_Document passage_:
At the predicted start of the pass (plus timing margin), attitude control is switched from reaction wheel to thruster control, and the wheel speeds zeroed to avoid attitude drift caused by wheel spin down. Due to navigation timing errors, thruster control is required during the drag pass as a result of the aerodynamic torques on the spacecraft being larger than the reaction wheels can counteract. In order to minimize the number of thruster firings and the amount of fuel consumed controlling the spacecraft through the drag pass, the attitude control pointing deadbands are opened up to +/-15deg.. This allows the spacecraft to oscillate around the aerodynamic null without using any propellant.

_What you will do_:
• a. List every change to the spacecraft's attitude control setup that the attitude control passage describes.
• b. Reproduce the attitude control passage word for word, between "At the predicted" and "using any propellant.", inclusive.
The records that come next have no connection to the passage about spacecraft attitude control.

_Provided material_:
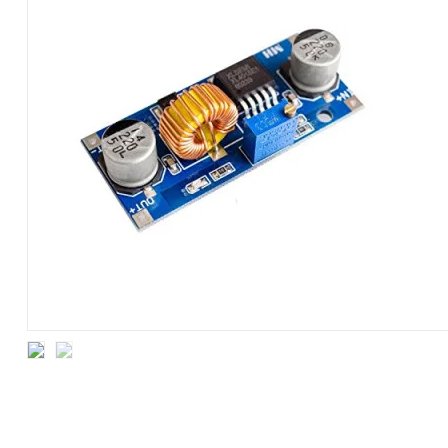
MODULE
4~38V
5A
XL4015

--

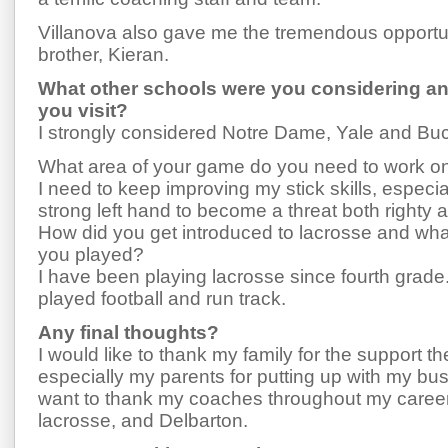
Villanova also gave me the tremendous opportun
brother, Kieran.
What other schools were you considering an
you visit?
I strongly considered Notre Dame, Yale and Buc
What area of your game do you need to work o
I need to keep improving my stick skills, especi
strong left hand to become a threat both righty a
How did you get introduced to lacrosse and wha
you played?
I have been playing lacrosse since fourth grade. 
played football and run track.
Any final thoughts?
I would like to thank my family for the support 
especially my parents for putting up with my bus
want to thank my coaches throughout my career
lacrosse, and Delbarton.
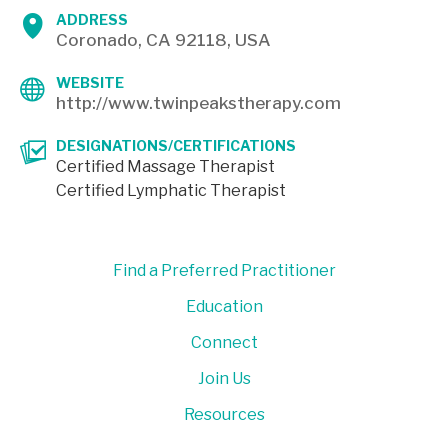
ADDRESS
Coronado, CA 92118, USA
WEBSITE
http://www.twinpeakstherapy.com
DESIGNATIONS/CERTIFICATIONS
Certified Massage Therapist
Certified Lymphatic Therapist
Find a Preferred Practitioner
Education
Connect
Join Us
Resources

_Solved tasks_:
• a.
- Attitude control is switched from reaction wheel to thruster control.
- The wheel speeds are zeroed.
- The attitude control pointing deadbands are opened up to +/-15deg.

• b.
At the predicted start of the pass (plus timing margin), attitude control is switched from reaction wheel to thruster control, and the wheel speeds zeroed to avoid attitude drift caused by wheel spin down. Due to navigation timing errors, thruster control is required during the drag pass as a result of the aerodynamic torques on the spacecraft being larger than the reaction wheels can counteract. In order to minimize the number of thruster firings and the amount of fuel consumed controlling the spacecraft through the drag pass, the attitude control pointing deadbands are opened up to +/-15deg.. This allows the spacecraft to oscillate around the aerodynamic null without using any propellant.